* [ACTIVITY A]: Quote the Kernza article word for word between "So, what is" and "and water contamination.", inclusive.
* [ACTIVITY B]: Extend the Kernza article, picking up after its final sentence.

* [PASSAGE TO READ]:
§ §

During a recent visit to the Birchwood Cafe in Minneapolis, chef and author Beth Dooley showed PBS NewsHour Weekend how to cook Kernza pancakes.
The cafe, a local institution known for its commitment to local and sustainable ingredients, was one of the first restaurants to start cooking with Kernza, an experimental grain similar to wheat. Twin Cities chef and author Beth Dooley helped Birchwood develop its Kernza recipes and co-authored the “Birchwood Cafe Cookbook.”
So, what is Kernza? As we’ve been reporting in our “Future of Food” series, most of the plants that we eat are annuals, which die in the fall and are then replanted the next year. And that process has a host of negative impacts on the environment. Tilling the soil to prepare it for seeding can damage the land and release carbon dioxide into the atmosphere. And after plants die in the fall, cropland often has nothing growing on it for months, which can lead to erosion and water contamination.

§ §

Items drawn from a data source
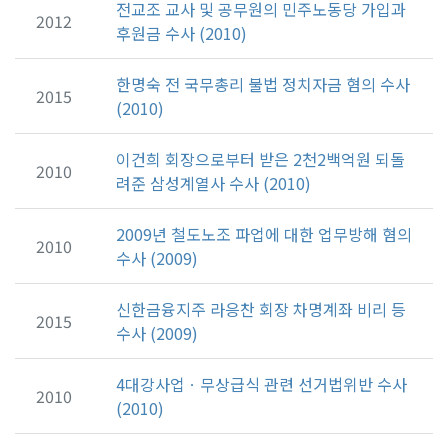
전교조 교사 및 공무원의 민주노동당 가입과
2012
후원금 수사 (2010)
한명숙 전 국무총리 불법 정치자금 혐의 수사
2015
(2010)
이건희 회장으로부터 받은 2천2백억원 되돌
2010
려준 삼성계열사 수사 (2010)
2009년 철도노조 파업에 대한 업무방해 혐의
2010
수사 (2009)
신한금융지주 라응찬 회장 차명계좌 비리 등
2015
수사 (2009)
4대강사업ㆍ무상급식 관련 선거법위반 수사
2010
(2010)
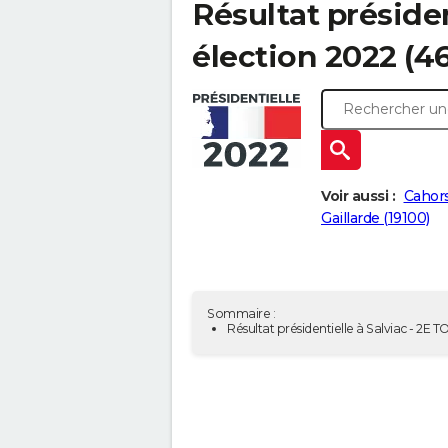
Résultat présiden
élection 2022 (4
Voir aussi :
Cahor
Gaillarde (19100)
Sommaire :
Résultat présidentielle à Salviac - 2E 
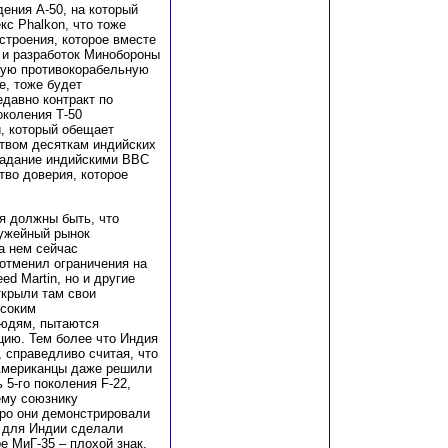
ения А-50, на который
кс Phalkon, что тоже
троения, которое вместе
 и разработок Минобороны
вую противокорабельную
е, тоже будет
давно контракт по
околения Т-50
и, который обещает
твом десяткам индийских
бладание индийскими ВВС
во доверия, которое
я должны быть, что
ружейный рынок
а нем сейчас
отменил ограничения на
ed Martin, но и другие
ткрыли там свои
ысоким
людям, пытаются
цию. Тем более что Индия
 справедливо считая, что
 Американцы даже решили
 5-го поколения F-22,
ему союзнику
оро они демонстрировали
о для Индии сделали
е МиГ-35 – плохой знак.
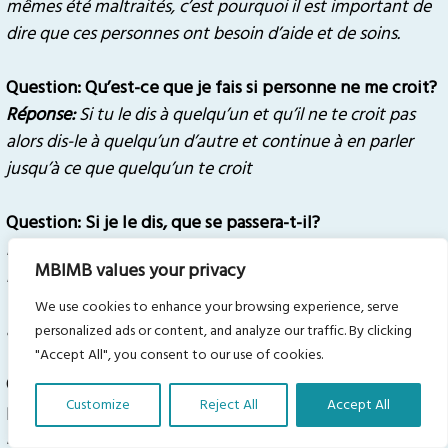
mêmes été maltraités, c’est pourquoi il est important de
dire que ces personnes ont besoin d’aide et de soins.
Question:
Qu’est-ce que je fais si personne ne me croit?
Réponse:
Si tu le dis à quelqu’un et qu’il ne te croit pas
alors dis-le à quelqu’un d’autre et continue à en parler
jusqu’à ce que quelqu’un te croit
Question: Si je le dis, que se passera-t-il?
Réponse:
La personne à qui tu t’es confié dira que tu es
MBIMB values your privacy
maltraité. Quelqu’un viendra alors parler à ta famille pour
voir si tu peux rester chez toi en toute sécurité ou s’il faut
We use cookies to enhance your browsing experience, serve
aller ailleurs.
personalized ads or content, and analyze our traffic. By clicking
"Accept All", you consent to our use of cookies.
Question:
Qu’est-ce que je fais si je dis NON !! et que la
Customize
Reject All
Accept All
personne n’arrête pas ?
Translate Our Website »
Réponse:
Si elle n’arrête pas quand tu dis non, crie très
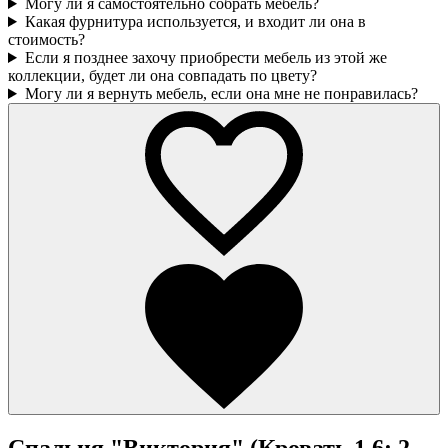
Могу ли я самостоятельно собрать мебель?
Какая фурнитура используется, и входит ли она в
стоимость?
Если я позднее захочу приобрести мебель из этой же
коллекции, будет ли она совпадать по цвету?
Могу ли я вернуть мебель, если она мне не понравилась?
Спальня "Виктория" (Кровать 1,6; 2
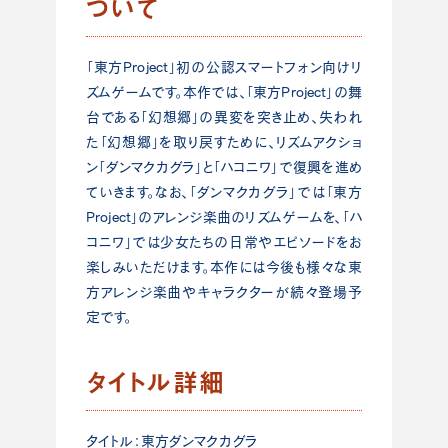
ついて
「東方Project」初の公認スマートフォン向けリ
ズムゲームです。本作では、「東方Project」の舞
台である「幻想郷」の異変を突き⽌め、失われ
た「幻想郷」を取り戻すために、リズムアクショ
ン「ダンマクカグラ」と「ハコニワ」で復興を進め
ていきます。なお、「ダンマクカグラ」では「東方
Project」のアレンジ楽曲のリズムゲームを、「ハ
コニワ」では少⼥たちの日常やエピソードをお
楽しみいただけます。本作には今後も様々な東
方アレンジ楽曲やキャラクターが続々登場予
定です。
タイトル詳細
タイトル：東方ダンマクカグラ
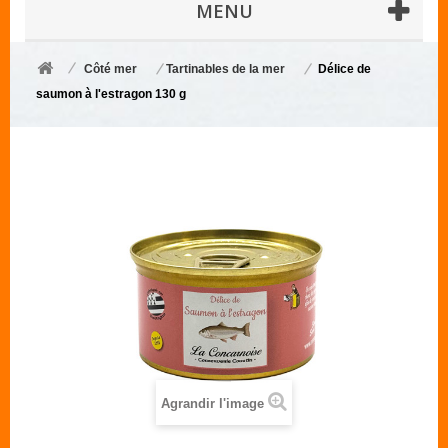
MENU
Côté mer
Tartinables de la mer
Délice de
saumon à l'estragon 130 g
Agrandir l'image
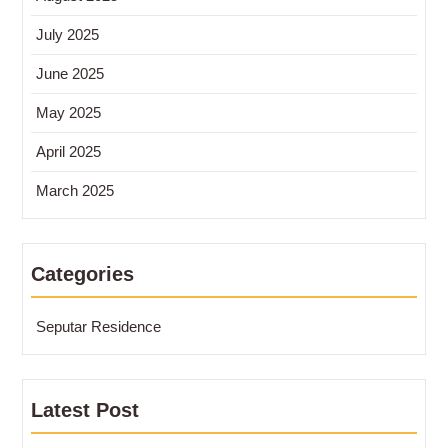
July 2025
June 2025
May 2025
April 2025
March 2025
Categories
Seputar Residence
Latest Post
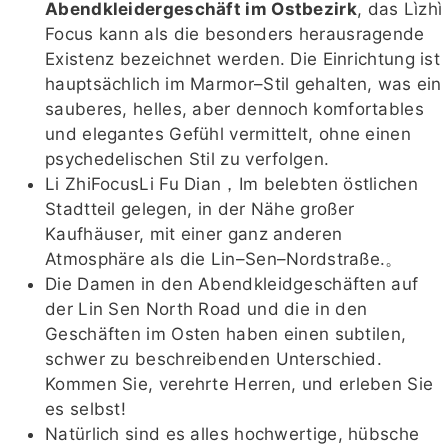
Abendkleidergeschäft im Ostbezirk
, das Lìzhì
Focus kann als die besonders herausragende
Existenz bezeichnet werden. Die Einrichtung ist
hauptsächlich im Marmor–Stil gehalten, was ein
sauberes, helles, aber dennoch komfortables
und elegantes Gefühl vermittelt, ohne einen
psychedelischen Stil zu verfolgen.
Li ZhiFocusLi Fu Dian，Im belebten östlichen
Stadtteil gelegen, in der Nähe großer
Kaufhäuser, mit einer ganz anderen
Atmosphäre als die Lin–Sen–Nordstraße.。
Die Damen in den Abendkleidgeschäften auf
der Lin Sen North Road und die in den
Geschäften im Osten haben einen subtilen,
schwer zu beschreibenden Unterschied.
Kommen Sie, verehrte Herren, und erleben Sie
es selbst!
Natürlich sind es alles hochwertige, hübsche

§ §

* [RESPONSE BOX A]:
So, what is Kernza? As we’ve been reporting in our “Future of Food” series, most of the plants that we eat are annuals, which die in the fall and are then replanted the next year. And that process has a host of negative impacts on the environment. Tilling the soil to prepare it for seeding can damage the land and release carbon dioxide into the atmosphere. And after plants die in the fall, cropland often has nothing growing on it for months, which can lead to erosion and water contamination.

* [RESPONSE BOX B]:
Back in the 1980’s, scientists at The Land Institute in Kansas started to develop a perennial grain, genetically similar to wheat, that is now known as “Kernza.” It’s a tall version of intermediate wheatgrass that can live for more than a decade.
Kernza has extremely long roots, which stay in the ground for years, helping trap carbon dioxide and protecting soil health and water quality. Kernza can also provide wildlife habitat. And farmers can get a lot of bang for their buck because it’s a “dual use” crop: cattle can forage it in the spring before the grain is harvested later in the fall.
Proponents now want to make Kernza a mainstream, commercially viable grain. But there are a lot of hurdles. Compared to annual wheat, Kernza’s seeds are tiny and the plant’s overall yields are about 75 percent less. And those yields tend to drop off after about three years.
Scientists at the University of Minnesota, which has one of the largest Kernza research programs, are hard at work selectively breeding the plant to solve some of the issues. And the University’s “Forever Green Initiative” is getting food producers big (like General Mills) and small (like Birchwood), interested — ensuring that when, or if, Kernza ever hits the big-time, there will be a market for farmers to sell to.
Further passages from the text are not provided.